Task input:
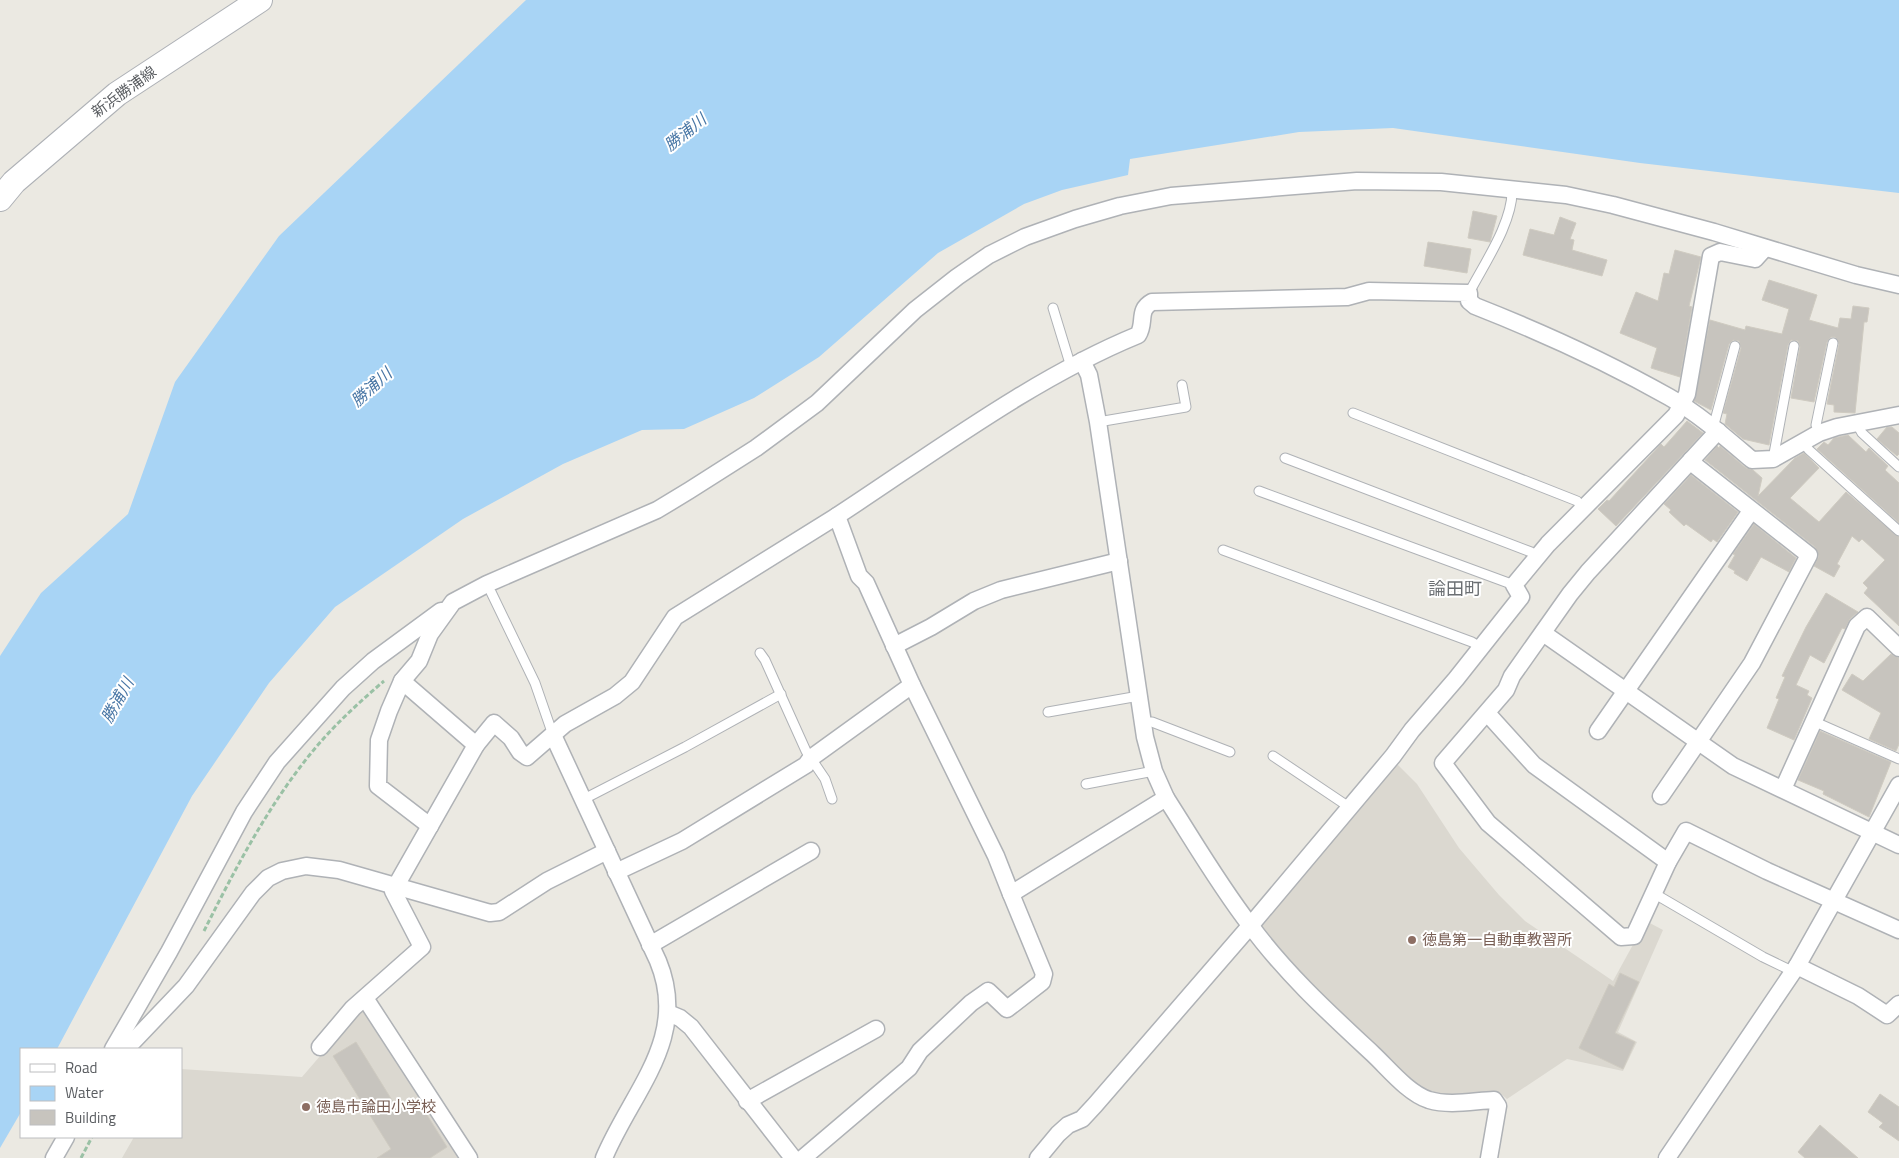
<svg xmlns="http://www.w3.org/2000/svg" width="1899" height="1158" viewBox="0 0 1899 1158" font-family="'Titillium Web','Noto Sans JP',sans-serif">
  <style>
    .education { fill: #dbd8d0 }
    .water { fill: #a8d4f5 }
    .building { fill: #c7c4be; stroke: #cfcbc1 }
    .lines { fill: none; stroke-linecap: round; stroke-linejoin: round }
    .lane-casing { stroke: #afb2b6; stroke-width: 11 }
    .street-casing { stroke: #afb2b6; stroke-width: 19 }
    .secondary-casing { stroke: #aeb1b6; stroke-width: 26 }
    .path { stroke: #9ac1a5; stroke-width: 3; stroke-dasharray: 5 2.5; stroke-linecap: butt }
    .lane { stroke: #fff; stroke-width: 9 }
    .street { stroke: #fff; stroke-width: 16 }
    .secondary { stroke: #fff; stroke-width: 24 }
    .education-dot { fill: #8d6e63; stroke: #fff; stroke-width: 2 }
    .labels { text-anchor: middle; stroke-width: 4; stroke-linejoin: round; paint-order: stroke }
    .street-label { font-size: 15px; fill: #5a5d61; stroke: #fff }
    .education-label { font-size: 15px; fill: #785e54; stroke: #fff; text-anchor: start }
    .water-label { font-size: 16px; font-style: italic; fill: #4876a5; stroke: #fff }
    .quarter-label { font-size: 18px; fill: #6b6f73; stroke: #fff }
  </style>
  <rect width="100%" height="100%" fill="#ebe9e2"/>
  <g class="education">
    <path d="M1394,761L1417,784L1459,848L1499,895L1525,921L1613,981L1646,921L1663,930L1618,1032L1637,1042L1623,1071L1567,1059L1507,1099L1500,1093L1432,1095L1418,1086L1374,1046L1309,982L1262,927L1263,922Z"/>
    <path d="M367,1011L463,1158H122L134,1137H181V1069L302,1077L358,1012Z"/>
  </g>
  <path class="water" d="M526,0H1899V193L1640,163L1393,128L1299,132L1130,159L1128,175L1062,190L1024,204L938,253L819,357L754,398L684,429L642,430L563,464L463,519L335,607L269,683L192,796L57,1049H21V1112L0,1148V656L41,593L128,514L175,382L279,236Z"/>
  <g class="building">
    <path d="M1473,211L1497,216L1490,242L1468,238Z"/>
    <path d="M1560,217L1576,223L1570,239L1574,240L1572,250L1607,260L1602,276L1523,255L1530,229L1554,235Z"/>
    <path d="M1428,242L1471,249L1467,273L1424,266Z"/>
    <path d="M1675,250L1701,257L1689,306L1692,307L1680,377L1651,368L1657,348L1620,333L1636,292L1658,301L1664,273L1669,274Z"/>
    <path d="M1769,280L1817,295L1809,320L1838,328L1840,318L1851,319L1853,306L1869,308L1867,322H1864L1855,413L1834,412V405L1827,404L1839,344L1835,337H1831L1827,342L1814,402L1791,398L1800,347L1798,341L1791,340L1788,345L1769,445L1743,439L1725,424L1727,414L1723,413L1741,348L1739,341L1733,340L1729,344L1711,410L1694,401L1710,320L1745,330L1746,326L1782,334L1789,309L1762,300Z"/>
    <path d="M1687,421L1703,433L1616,526L1598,509L1607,500L1609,501L1661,444L1664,447Z"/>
    <path d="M1887,427H1892L1899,433V454L1897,456L1877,439Z"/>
    <path d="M1848,435L1866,452L1869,448L1888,466L1885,470L1899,483V523L1817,449L1824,442L1828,445L1834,438Z"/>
    <path d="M1717,446L1719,448L1720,446L1746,468L1753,470L1762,478L1758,496L1795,458L1804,453L1819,468L1790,498L1819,522L1846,492L1899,537V626L1864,593L1868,588L1863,583L1885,560L1862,539L1859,542L1852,536L1837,564L1840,566L1834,577L1814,566L1819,556L1815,547L1705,460Z"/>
    <path d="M1691,475L1738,512L1717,542L1713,539L1711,542L1686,524L1684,526L1669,512L1671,510L1664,504Z"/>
    <path d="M1754,524L1796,558L1789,572L1761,557L1747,581L1734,573L1735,571L1728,567L1735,555L1733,554Z"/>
    <path d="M1826,593L1858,612L1850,619L1845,629L1842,628L1824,663L1810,655L1796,685L1809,691L1807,695L1812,698L1794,740L1767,728L1779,699L1776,698L1785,677L1782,676L1806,627Z"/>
    <path d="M1891,654L1899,658V744L1896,751L1869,739L1881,713L1842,690L1852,674L1863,681Z"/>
    <path d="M1820,731L1891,762L1869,817L1823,794L1824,791L1798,780Z"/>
    <path d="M1620,973L1639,982L1615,1033L1635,1042L1623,1069L1579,1048L1609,984L1614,987Z"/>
    <path d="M356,1042L398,1110L417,1099L447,1147L430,1158H377L391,1149L333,1056Z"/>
    <path d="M1880,1094L1899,1107V1141L1879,1127L1883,1123L1868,1112Z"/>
    <path d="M1820,1125L1858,1158H1805L1798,1152Z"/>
  </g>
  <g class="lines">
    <g class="lane-casing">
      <g id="lane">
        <path d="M1469,293C1484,264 1513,222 1512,190"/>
        <path d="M1053,308L1071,367"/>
        <path d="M1353,413L1577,501L1583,509"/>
        <path d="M1098,422L1186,407L1182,385"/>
        <path d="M1857,424L1862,433L1899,467"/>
        <path d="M1713,428L1735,346"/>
        <path d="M1819,433L1816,425L1833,343"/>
        <path d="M1802,441L1809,450L1899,531"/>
        <path d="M1285,458L1531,552L1537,558"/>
        <path d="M1773,459L1794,346"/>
        <path d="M1259,491L1514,585"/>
        <path d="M1223,550L1472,642L1480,647"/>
        <path d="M491,592L535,683L553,735"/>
        <path d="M760,653L765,660L806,751L825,779L832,799"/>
        <path d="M1048,712L1139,696"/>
        <path d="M1813,721L1899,759"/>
        <path d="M1143,722H1152L1230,752"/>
        <path d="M1273,756L1349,807"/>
        <path d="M1086,784L1154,771"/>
        <path d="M584,799L685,747L781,694"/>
        <path d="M1655,894L1763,957L1794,972"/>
      </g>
    </g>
    <g class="street-casing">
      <g id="street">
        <path d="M1082,361L1089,375L1098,422L1145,737L1154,771L1166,798"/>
        <path d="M1718,431L1588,572L1570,594L1512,676L1506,690L1443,763L1488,823L1621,937L1634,936L1668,862L1686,831L1767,871L1899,930"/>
        <path d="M1543,633L1733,766L1899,845"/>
        <path d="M894,646L931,627L974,601L1001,590L1119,561"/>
        <path d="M402,681L476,745"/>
        <path d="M912,685L996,856L1011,894"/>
        <path d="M1487,713L1534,765L1668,862"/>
        <path d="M1598,731L1751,511"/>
        <path d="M553,735L658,961C690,1038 632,1091 604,1158"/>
        <path d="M1783,789L1857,626L1867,617L1899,648"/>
        <path d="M1661,796L1752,663L1809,555L1697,467L1691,460"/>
        <path d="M430,826L378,786L379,740L389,711L402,681L419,661L430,634L453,602L487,584L657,510L690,490L756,448L817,403L915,310L957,277L989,255L1025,237L1075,219L1120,206L1171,196L1357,181L1441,182L1566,195L1613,205L1714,232L1856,275L1899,285"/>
        <path d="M616,872L682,841L806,765L811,758L912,685L866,583L859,576L837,516C932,454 1033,378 1138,335C1146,323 1137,310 1152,302L1347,297L1369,291L1469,293V301L1475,306C1541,332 1607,362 1669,397C1699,414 1726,438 1752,460L1773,459L1819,433L1837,427L1899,415"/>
        <path d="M650,945L811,851"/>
        <path d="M1797,966L1899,785"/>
        <path d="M365,998L469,1158"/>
        <path d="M668,1013L680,1018L691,1027L793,1158"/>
        <path d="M320,1047L353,1008L422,947L393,891L476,745L494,723L511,738L520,752L527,757L565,724L615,696L632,682L675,617L837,516"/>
        <path d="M113,1049L169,952L244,812L277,762L343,688L373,661L441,611"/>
        <path d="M126,1049L186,986L253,893L268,878L282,871L306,866L339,870L490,913L499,912L547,881L607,851"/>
        <path d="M747,1101L876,1029"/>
        <path d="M54,1158L66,1137"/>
        <path d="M803,1158L909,1068L920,1051L971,1003L988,991L1007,1009L1042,982L1044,974L1011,894L1166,798C1193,840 1219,885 1250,925C1285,973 1330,1014 1373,1054C1389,1069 1408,1093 1429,1100C1449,1106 1473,1101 1494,1100L1498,1106L1489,1158"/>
        <path d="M1038,1158L1058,1134L1068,1125L1082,1119L1095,1105L1250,926L1393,756L1412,730L1456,679L1521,597L1514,585L1548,544L1676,415L1687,394L1711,256L1720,252L1755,259L1765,248"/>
        <path d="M1667,1158L1797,966L1858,996L1887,1015L1899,1004"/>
      </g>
    </g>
    <g class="secondary-casing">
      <path id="secondary" d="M0,199L14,182L117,94L260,0"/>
    </g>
    <g class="path">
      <path d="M204,931C237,865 274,794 324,738C342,718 363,699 384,681"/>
      <path d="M81,1158L92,1137"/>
    </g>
    <use href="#lane" class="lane"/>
    <use href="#street" class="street"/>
    <use href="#secondary" class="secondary"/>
  </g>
  <g class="education-dot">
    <circle cx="1412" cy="940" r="5"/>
    <circle cx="306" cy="1107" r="5"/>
  </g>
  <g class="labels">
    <g class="street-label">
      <text transform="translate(124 92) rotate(-36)" y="5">新浜勝浦線</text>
    </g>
    <g class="education-label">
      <text x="1422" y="945">徳島第一自動車教習所</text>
      <text x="316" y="1112">徳島市論田小学校</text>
    </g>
    <g class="water-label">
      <text transform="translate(685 132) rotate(-39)" y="6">勝浦川</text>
      <text transform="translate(371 387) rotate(-42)" y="6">勝浦川</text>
      <text transform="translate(117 700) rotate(-61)" y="6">勝浦川</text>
    </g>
    <g class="quarter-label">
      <text x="1455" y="595">論田町</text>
    </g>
  </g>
  <rect x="20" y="1048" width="162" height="90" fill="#ffffff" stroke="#bdbec0"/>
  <rect x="30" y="1064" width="25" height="8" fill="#ffffff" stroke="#bdbec0"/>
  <text x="65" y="1073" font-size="15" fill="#5a5d61">Road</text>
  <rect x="30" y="1086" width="25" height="15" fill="#a8d4f5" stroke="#bdbec0"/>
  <text x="65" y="1098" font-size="15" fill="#5a5d61">Water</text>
  <rect x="30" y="1110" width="25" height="15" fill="#c7c4be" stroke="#bdbec0"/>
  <text x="65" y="1123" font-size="15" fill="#5a5d61">Building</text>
</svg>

Task requirements: Whenever a line in the records above contains the string "linecap", copy that line.

Written answer:
    .lines { fill: none; stroke-linecap: round; stroke-linejoin: round }
    .path { stroke: #9ac1a5; stroke-width: 3; stroke-dasharray: 5 2.5; stroke-linecap: butt }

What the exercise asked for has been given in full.